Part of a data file
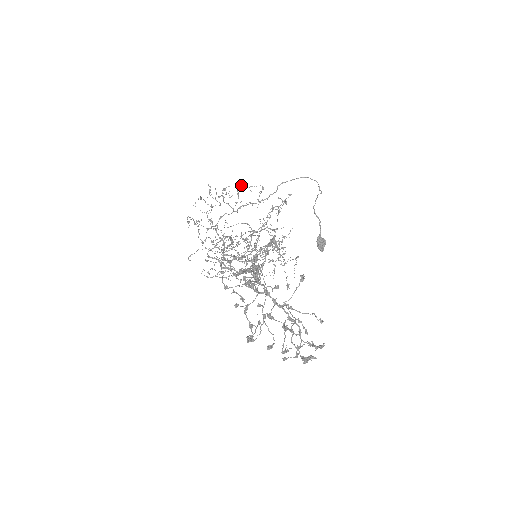
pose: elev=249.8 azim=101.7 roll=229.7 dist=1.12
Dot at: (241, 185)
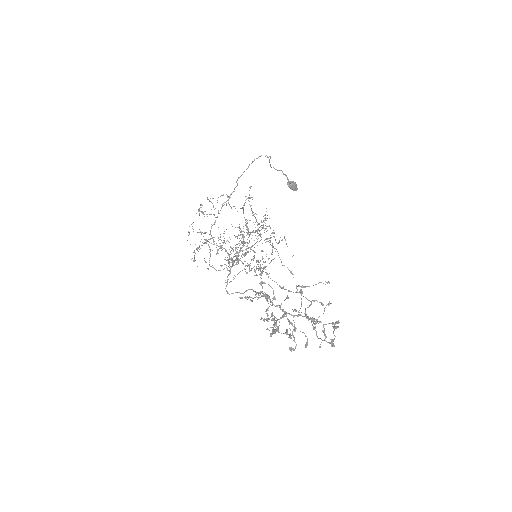
Dot at: occluded
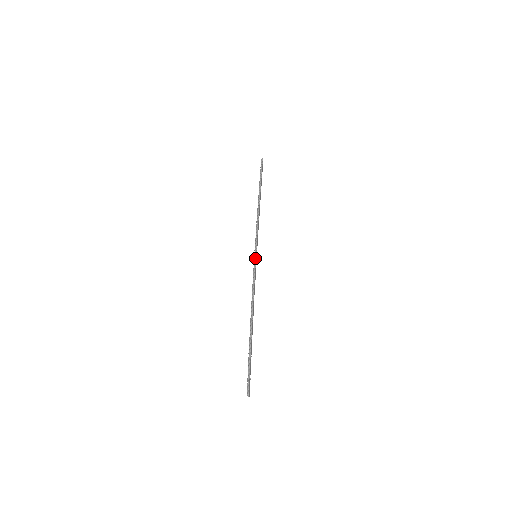
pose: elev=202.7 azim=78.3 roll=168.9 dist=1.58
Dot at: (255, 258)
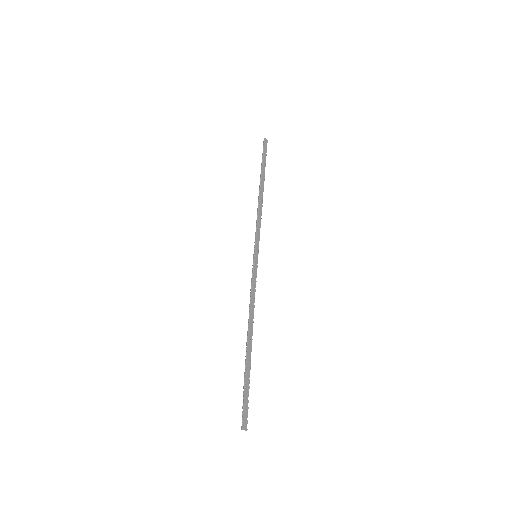
Dot at: (253, 259)
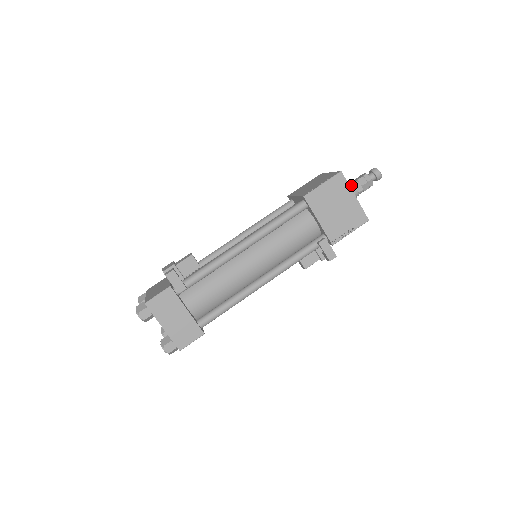
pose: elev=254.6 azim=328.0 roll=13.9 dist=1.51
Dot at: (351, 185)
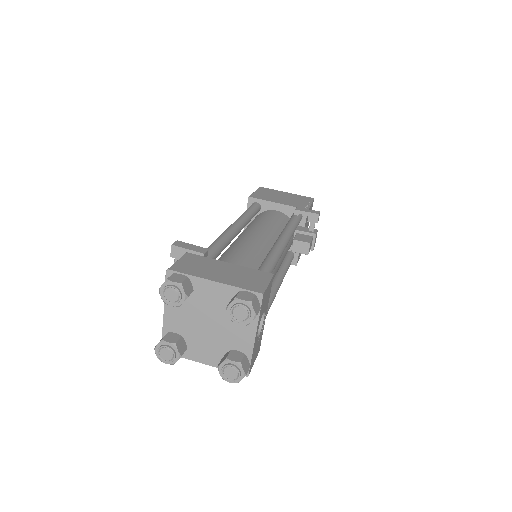
Dot at: occluded
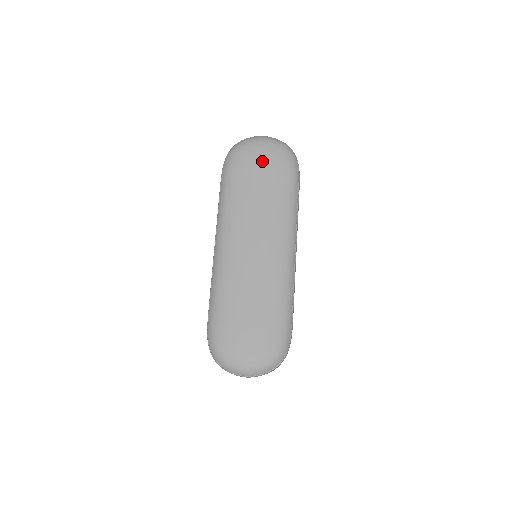
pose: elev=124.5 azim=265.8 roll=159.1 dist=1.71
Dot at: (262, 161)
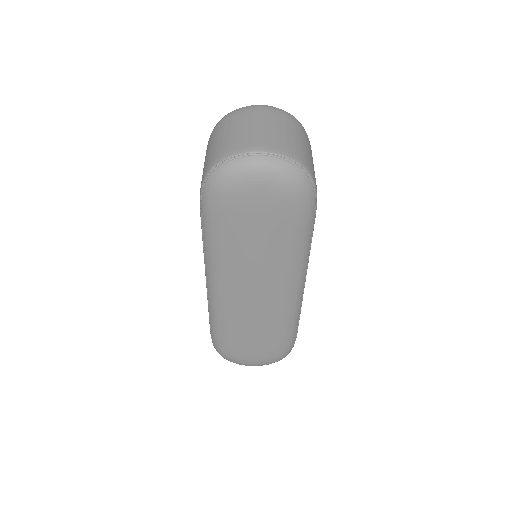
Dot at: (260, 208)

Instruction
Format the entries above as a numbered list, one line per item, leaving out blank lines and the pictures.

Output of the task
1. pose: elev=249.8 azim=101.7 roll=229.7 dist=1.12
2. Dot at: (241, 185)
3. Dot at: occluded
4. pose: elev=202.7 azim=78.3 roll=168.9 dist=1.58
5. Dot at: (255, 258)
6. Dot at: (253, 259)
7. pose: elev=254.6 azim=328.0 roll=13.9 dist=1.51
8. Dot at: (351, 185)
9. Dot at: occluded
10. pose: elev=124.5 azim=265.8 roll=159.1 dist=1.71
11. Dot at: (262, 161)
12. Dot at: (260, 208)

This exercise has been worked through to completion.